Most studies on HSC aging have been carried out in mouse models, and have highlighted extrinsic and intrinsic factors affecting the function of HSCs. A recent study reveals that loss of autophagy in most HSCs from aged mice causes an activated metabolic state, which is associated with accelerated myeloid differentiation, and impairs HSC self-renewal activity and regenerative potential. In humans, much less information is available on the aged HSCs, due to the limited and challenging access to bone marrow samples of elderly humans, the niche of HSCs. Reduced transplantation success in patients receiving HSCs isolated from older (45 years and above) donor bone marrows indicates that human HSC regenerative capacity also declines with aging.

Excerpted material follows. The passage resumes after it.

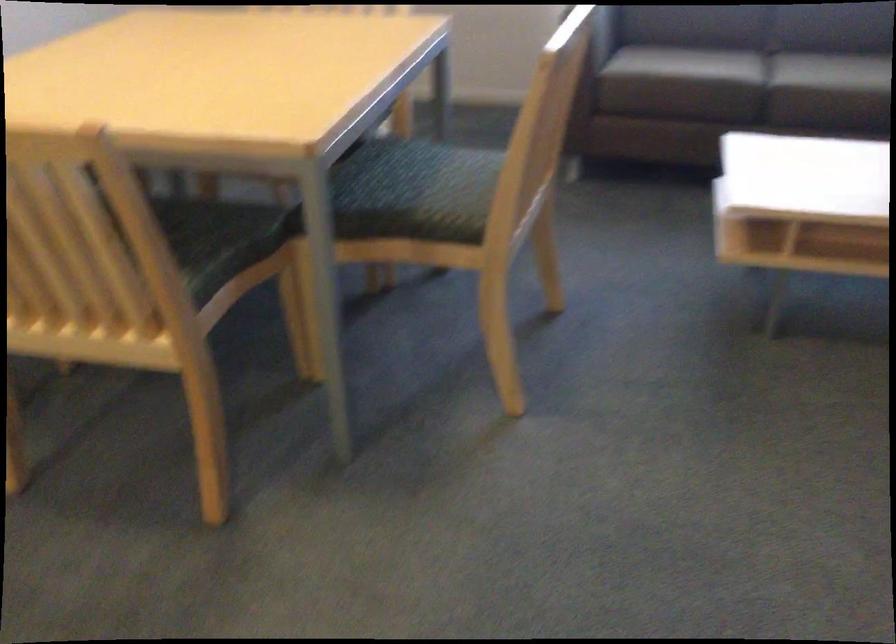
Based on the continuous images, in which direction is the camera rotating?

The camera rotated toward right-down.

We performed here a comprehensive study of blood HPCs, as an alternative to bone marrow HSCs, to overcome the constraint of sample availability from elderly adults. Based on phenotypic analyses, in vitro T lymphocyte differentiation assays, and gene expression profiling of circulating HPCs from aged subjects, we demonstrate impaired lymphopoiesis and active cell cycling of HPCs with aging, and provide insights into their functional impairments. Our findings reveal that, while mobilized, elderly HPCs present evidence of cellular senescence and increased cell death by pyroptosis. Reduced telomere length and telomerase activity in old HPCs may affect the properties of their progeny, such as mature T lymphocytes. This pre-senescent profile is characteristic of the multiple intrinsic and extrinsic factors affecting HPCs in elderly individuals and represents a major obstacle in terms of immune reconstitution and efficacy with advanced age.